It may be the most common feature of the bestselling Christian books. “We all want to be great for God and do things that would be impossible without his presence and help. So live a life that’s Greater.” “You are living a life of comfort, ease and complacency, so step out and do something Radical.” “Your life is just passing you by as you sit on the sidelines, so God is calling you to be a follower, Not a Fan.” “You want more Jesus and are bored with what Christianity offers you. You need to rediscover God’s Crazy Love.” It goes on nearly ad infinitum. Some are awful, some are brilliant, but the theme is largely the same: There must be more to life than this! Please tell me there is more to life than this!
Christians live with this deep-rooted dissatisfaction. Authors have written of it, poets have reflected on it, songwriters have sung of it. We read what the Bible calls us to, we feel what our hearts demand of us, then we look at our lives and are disappointed, discontent. There has to be more than this. The Lord must expect more than this.
Vapor. There’s the answer, I’m convinced. Vapor. This was the refuge, the unavoidable reality of The Preacher–of Solomon in the character of The Preacher–in his book of Ecclesiastes. He begins his book and he ends it with the same cry of discontent: “Vanity of vanities! All is vanity.” All of the pursuits of this life are vanity, all of them are vapor, all of them are chasing after the wind, an impossible pursuit that never ends and never brings deep and lasting satisfaction.
Has anyone in all of literary history written words that are more poignant, more unflinchingly realistic, than these?
All things are full of weariness;
a man cannot utter it;
the eye is not satisfied with seeing,
nor the ear filled with hearing.
What has been is what will be,
and what has been done is what will be done,
and there is nothing new under the sun.
Has anyone ever written words than ring truer?
We are dissatisfied because we must be dissatisfied. God has put eternity in our hearts (Ecc. 3:11) but we locked ourselves in a temporal world. God created us to find our highest joy and delight in him, but we chose to seek delight in the things he made. We worship the creation rather than the Creator. Even those of us who have been drawn back to the Creator still turn to this side and that, to this idol and that.
We can cry out that we were made for more, that we were meant for more, from now until eternity. We will cry out from now until eternity. We will simply be expressing what Solomon told us so much more pointedly so many years ago. “Vanity of vanities! All is vanity.” This world cannot deliver all we want from it. This life cannot deliver all the satisfaction we long for. Switchfoot said it well: “Maybe we’ve been living with our eyes half open / Maybe we’re bent and broken / We want more than this world’s got to offer / We were meant to live for so much more.” The most contented Christian will still long for so much more.
This dissatisfaction is ugly when it paralyzes us with guilt or when it motivates us to act rashly out of guilt. It is unhelpful when it traps us in complacency and despair. Solomon did not advocate guilt, he did not cry out in complacency and hopelessness. Far from it.

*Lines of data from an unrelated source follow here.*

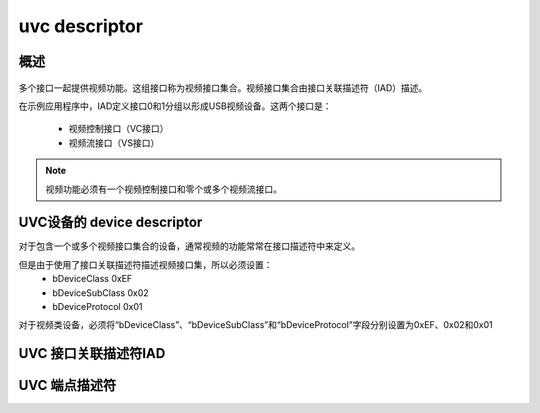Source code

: ===============
uvc descriptor
===============

概述
=======

.. figure:: ../_static/video_descriptor.png
    :align: center
    :alt: Images
    :figclass: align-center

多个接口一起提供视频功能。这组接口称为视频接口集合。视频接口集合由接口关联描述符（IAD）描述。

在示例应用程序中，IAD定义接口0和1分组以形成USB视频设备。这两个接口是：

 - 视频控制接口（VC接口）
 - 视频流接口（VS接口）

.. note::
    视频功能必须有一个视频控制接口和零个或多个视频流接口。

UVC设备的 device descriptor
==============================

对于包含一个或多个视频接口集合的设备，通常视频的功能常常在接口描述符中来定义。

但是由于使用了接口关联描述符描述视频接口集，所以必须设置：
 - bDeviceClass       0xEF
 - bDeviceSubClass    0x02
 - bDeviceProtocol    0x01

对于视频类设备，必须将“bDeviceClass”、“bDeviceSubClass”和“bDeviceProtocol”字段分别设置为0xEF、0x02和0x01

.. code-block:: c
    :linenos:

    typedef struct
    {
        uint8_t bLength;            //设备描述符的字节数大小，为0x12
        uint8_t bDescriptorType;    //描述符类型编号，为0x01
        uint16_t bcdUSB;
        uint8_t bDeviceClass;       //必须为 0xEF
        uint8_t bDeviceSubClass;    // 必须为0x02
        uint8_t bDeviceProtocol;    //必须为0x01
        uint8_t bMaxPacketSize0;
        uint16_t idVendor;
        uint16_t idProduct;
        uint16_t bcdDevice;
        uint8_t iManufacturer;
        uint8_t iProduct;
        uint8_t iSerialNumber;
        uint8_t bNumConfigurations;
    } __attribute__ ((packed))  MUSB_DeviceDescriptor;

UVC 接口关联描述符IAD
======================

.. code-block:: c
    :linenos:

    typedef struct {
        uint8_t bLength;            //长度为8
        uint8_t bDescriptorType;    //USB_INTERFACE_ASSOCIATION_DESCRIPTOR_TYPE，值为0x0b
        uint8_t bFirstInterface;
        uint8_t bInterfaceCount;
        uint8_t bFunctionClass;
        uint8_t bFunctionSubClass;
        uint8_t bFunctionProtocol;
        uint8_t iFunction;
    } __attribute__ ((packed))  MUSB_InterfaceAssociationDescriptor;

UVC 端点描述符
======================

I perceived that there is nothing better for them than to be joyful and to do good as long as they live; also that everyone should eat and drink and take pleasure in all his toil—this is God’s gift to man.
This dissatisfaction is a gift when it motivates us to pursue the best and purest source of delight. God’s gift to us is that we find all the pleasure we can, all the pleasure there is, in the good things of this life. God’s gift is that we can pause and enjoy the rich scent of a rose in full bloom. We can linger in lovemaking and enjoy the pleasure of every sensation. We can watch the sunset until darkness has taken the sun’s last ray from the sky. These are pleasures to enjoy to the full and with God’s richest blessing.
But even these pleasures only awaken us to the desire for more. What Steve DeWitt taught me about beauty is equally applicable to pleasure (for pleasure is so beautiful):
Beauty was created by God for a purpose: to give us the experience of wonder. And wonder, in turn, is intended to lead us to the ultimate human expression and privilege: worship. Beauty is both a gift and a map. It is a gift to be enjoyed and a map to be followed back to the source of the beauty with praise and thanksgiving.
We experience pleasure most deeply when it leads us to wonder and worship and when the wonder and worship lead us to desire the Lord more deeply. Every pleasure here points us to much greater pleasures to come. We want more than this world’s got to offer and someday we will experience so much more than this world can give us.
Even two thousand years ago Solomon could say, “Of making many books there is no end.” There is no end of books that expose our dissatisfaction and propose solutions. None of the solutions last. None of the solutions deliver all we want and all we long for. You could follow every application in every one of those books and you would still be discontent. We will all die dissatisfied, still longing for more. But. But those who die in Christ have the great promise that we will awake to all the pleasures, all the satisfaction we have ever longed for, and so much more besides.